To be done = Revise the data starting at the line that contains "like **6:03** reads out well for me." and ending at the line that contains "The time is **12:41**": replace "clock" with "watch" and keep everything else the same. Leave the pictures out of your answer.

Exercise material =
..........
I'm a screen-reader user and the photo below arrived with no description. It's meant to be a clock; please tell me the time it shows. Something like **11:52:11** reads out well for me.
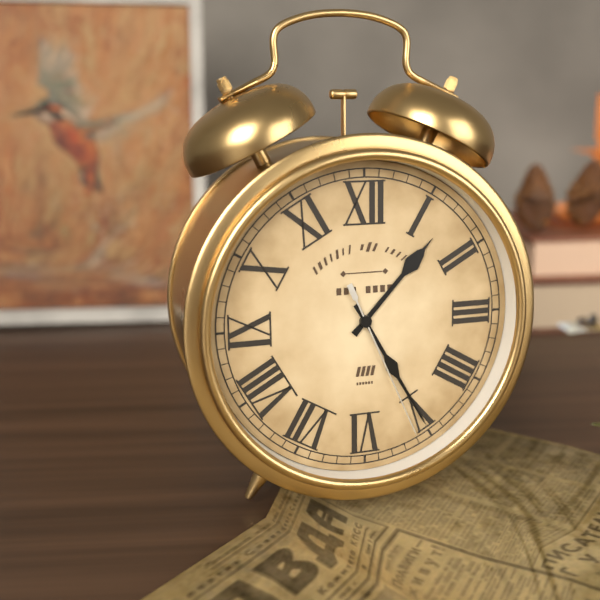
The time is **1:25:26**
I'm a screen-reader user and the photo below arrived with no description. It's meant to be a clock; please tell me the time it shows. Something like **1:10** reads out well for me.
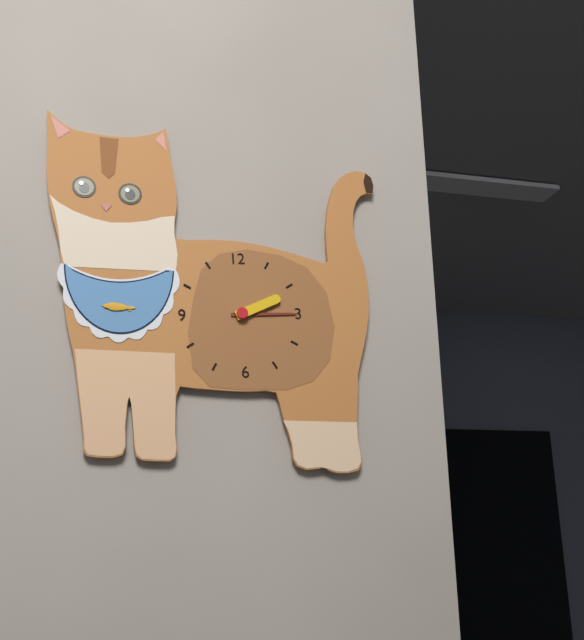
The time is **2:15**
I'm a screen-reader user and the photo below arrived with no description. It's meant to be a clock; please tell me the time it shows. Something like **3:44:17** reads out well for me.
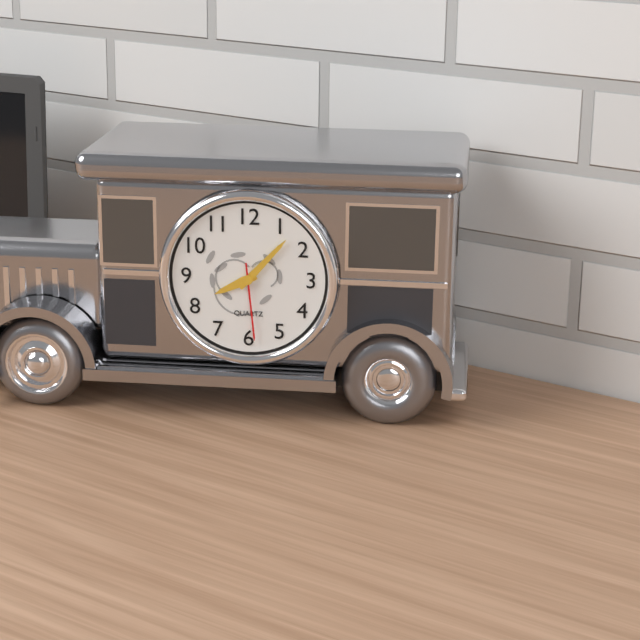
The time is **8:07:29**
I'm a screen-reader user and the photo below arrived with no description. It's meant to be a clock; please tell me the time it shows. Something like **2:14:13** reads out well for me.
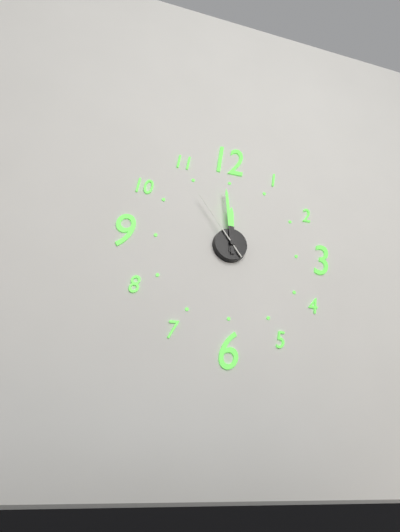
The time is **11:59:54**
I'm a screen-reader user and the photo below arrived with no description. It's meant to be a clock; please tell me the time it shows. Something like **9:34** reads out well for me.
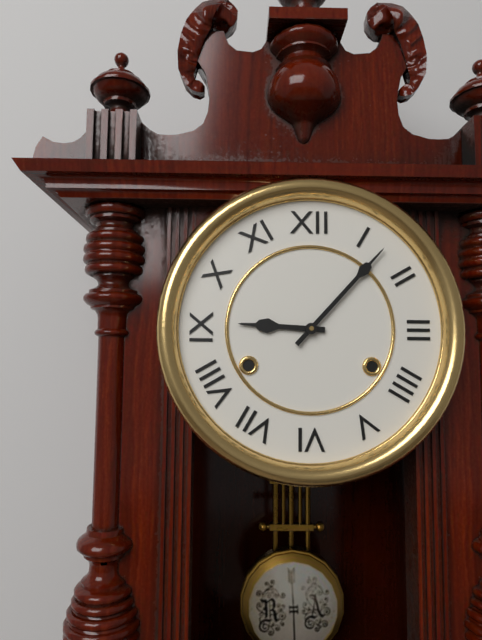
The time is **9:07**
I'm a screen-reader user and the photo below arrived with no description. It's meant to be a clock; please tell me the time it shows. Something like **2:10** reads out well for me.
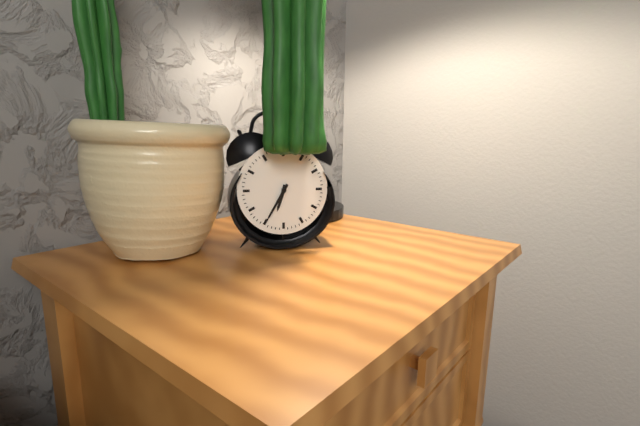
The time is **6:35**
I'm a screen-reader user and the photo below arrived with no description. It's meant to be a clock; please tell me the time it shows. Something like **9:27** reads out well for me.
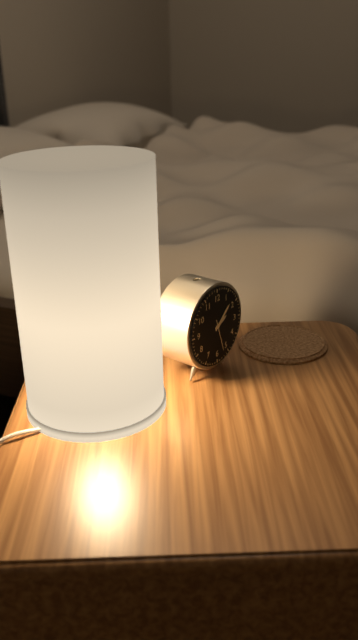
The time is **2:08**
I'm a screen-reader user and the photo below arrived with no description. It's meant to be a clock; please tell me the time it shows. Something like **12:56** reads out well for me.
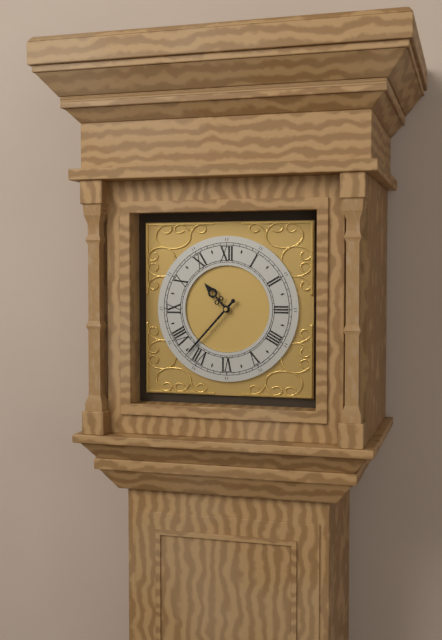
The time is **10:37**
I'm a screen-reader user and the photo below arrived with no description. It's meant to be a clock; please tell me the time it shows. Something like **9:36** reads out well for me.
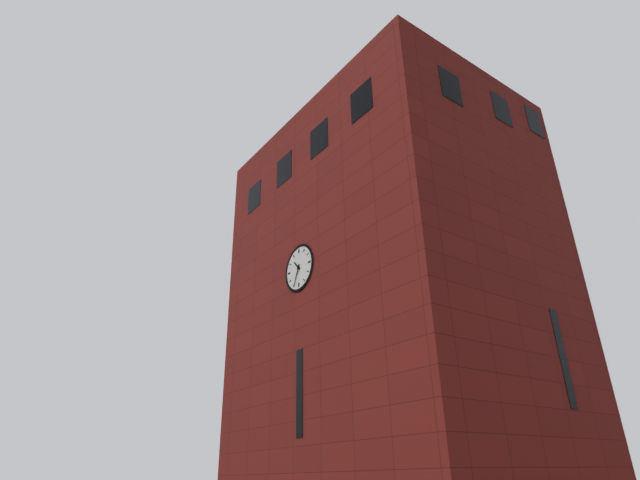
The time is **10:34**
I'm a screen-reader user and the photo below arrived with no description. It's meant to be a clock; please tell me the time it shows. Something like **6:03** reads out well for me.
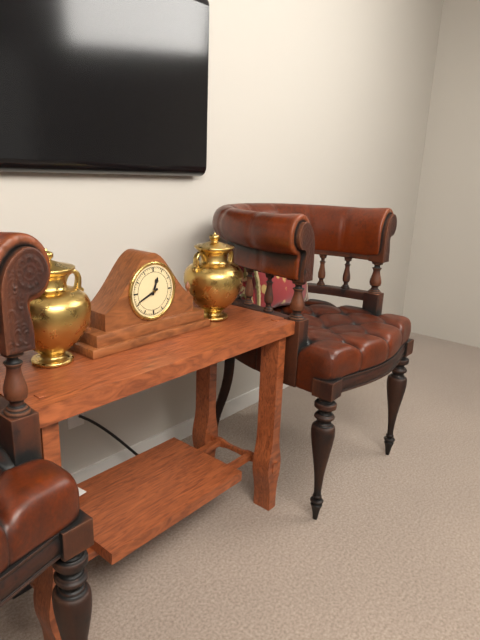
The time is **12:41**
..........
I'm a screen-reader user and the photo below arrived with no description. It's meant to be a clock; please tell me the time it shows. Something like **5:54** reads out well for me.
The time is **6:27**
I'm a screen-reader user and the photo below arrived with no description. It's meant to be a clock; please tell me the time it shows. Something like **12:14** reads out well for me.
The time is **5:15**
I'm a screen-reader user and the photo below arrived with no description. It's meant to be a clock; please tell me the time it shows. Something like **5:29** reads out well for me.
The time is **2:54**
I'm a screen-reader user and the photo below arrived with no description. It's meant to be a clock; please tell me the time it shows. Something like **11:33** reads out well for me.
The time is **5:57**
..........
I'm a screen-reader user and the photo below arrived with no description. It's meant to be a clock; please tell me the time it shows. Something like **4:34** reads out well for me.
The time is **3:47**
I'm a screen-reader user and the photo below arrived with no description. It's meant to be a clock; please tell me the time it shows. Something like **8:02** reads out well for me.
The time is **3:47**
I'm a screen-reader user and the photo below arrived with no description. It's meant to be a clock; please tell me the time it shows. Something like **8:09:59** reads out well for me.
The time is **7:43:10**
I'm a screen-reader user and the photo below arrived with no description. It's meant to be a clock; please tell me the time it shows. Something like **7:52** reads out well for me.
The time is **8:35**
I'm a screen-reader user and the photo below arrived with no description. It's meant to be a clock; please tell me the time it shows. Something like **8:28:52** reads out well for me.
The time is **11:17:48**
..........
Result of the task =
I'm a screen-reader user and the photo below arrived with no description. It's meant to be a watch; please tell me the time it shows. Something like **6:03** reads out well for me.
The time is **12:41**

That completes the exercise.